• _Written tasks_:
1/ In the agent identity passage, what four kinds of constraints does a +1+1's scope object carry?
2/ Please continue the agent identity passage, picking up right after its final sentence.

• _Given passage_:
========
What follows has three layers. Read the surface or dig in by choice.
Identity
An agent is a specific instance on specific hardware, controlled by a specific party, doing specific things on someone's behalf. A +1+1's identity layer pins all of that down so the agent can prove who and what it is to anything it talks to.
Every +1+1 binds three cryptographic facts together: a phone number (MSISDN) registered on a real cellular network, an NFT on a blockchain ledger that records ownership and metadata, and an attestation from the hardware substrate the agent runs on (TPM, secure enclave, or hardware root of trust). The binding is enforced by the issuance protocol. None of the three can be changed without invalidating the others.
A receiver of an agent's call, API request, or message can verify any or all of these facts. A telecom-level system gets the MSISDN automatically. A web-level system can query the ledger to confirm the number belongs to a registered agent rather than a spoofed human or a hijacked credential. A high-trust system can require the live attestation to confirm the agent's hardware state hasn't been tampered with since issuance.
The identity primitive is covered by parent claims 1 and 9 of US 12,574,738 B2: the two-NFT architecture where an identity token authenticates the subject against the SM-DP+ platform, and a second NFT carries the eSIM profile that gets unpacked onto the device's eSIM chip and bound to the MSISDN. The continuation extends this with claim 12 (attestation via TPM, secure enclave, or hardware root of trust).
Attestation runs before authorization. The provisioning server checks that the agent's hardware fingerprint matches the expected state. This closes the gap between “an agent claims to be X” and “this specific compute substrate is in fact running X.” It is the property that distinguishes a +1+1 from a software identity provider. Those issue credentials that can be exfiltrated and reused. A +1+1 is bound to silicon.
For multi-tenant deployments (CIP claim 16), the identity layer supports organizational hierarchies. Agents issued by a deploying organization carry that organization's cryptographic signature, and cross-organizational access grants can be enforced with scope limitations even when an agent operates inside a partner's network.
Scope
“What the agent is allowed to do” is encoded into the +1+1 itself, not into a config file the agent reads. The network checks the scope every time the agent tries to attach. If the scope says only between 9am and 5pm Pacific, only inside the US, only spending up to a hundred dollars a day, only on commercial carriers, those rules are enforced by the radio, not by the agent.
A +1+1's scope object carries four kinds of constraints. Temporal: explicit validity windows, start and end times, allowed days and hours. Geographic: permitted regions, defined by GPS bounds, named zones, geofences, or country codes. Role and purpose: what the agent is authorized to do, like place outbound calls, receive SMS, complete verification, transact, navigate web. Radio policy: permitted cellular networks (PLMNs), access point names (APNs), quality-of-service classes, frequency bands.
========
• _Data block_:

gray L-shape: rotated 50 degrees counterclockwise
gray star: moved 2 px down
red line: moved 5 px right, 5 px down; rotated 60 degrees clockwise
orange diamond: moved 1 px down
========
• _Results for the exercise_:
1/ Temporal, geographic, role and purpose, and radio policy constraints.

2/
On every network attach, the provisioning server retrieves the scope object from the blockchain and evaluates each constraint against the current context. If any constraint fails, network access is denied. The agent doesn't get a partial connection or a degraded mode. It gets no connection until the constraints are satisfied.
Scope can be modified in real time. If an agent is showing concerning behavior but not severely enough to warrant termination, the scope can be downgraded: reducing permitted purposes, tightening time windows, lowering spending caps, without disrupting the agent's identity.
The scope primitive is the centerpiece of the continuation. Claims 4 and 15 define the mission-scope object: temporal, geographic, role, and radio-policy parameters. The enforcement architecture treats network access as a continuously evaluated condition, not a one-time grant.
This is what “zero-trust at the SIM layer” means in practice. No device is trusted without continuous validation against its mission parameters, and the validation runs before any application-layer code executes. Compare this to software-level guardrails, which can only act after the agent has already attached to a network and is making outbound requests. By that point, a compromised agent has had every chance to exfiltrate data or take action.
Real-time downgrade transactions (CIP claim 19) modify the scope of an existing +1+1 without revoking it. A scope modification is a blockchain transaction signed by an authorized wallet (the issuing organization or its delegate), recorded immutably, and propagated to the provisioning server. The next network attach picks up the new scope. This supports graduated responses to suspected compromise: tighten the leash before deciding whether to cut it.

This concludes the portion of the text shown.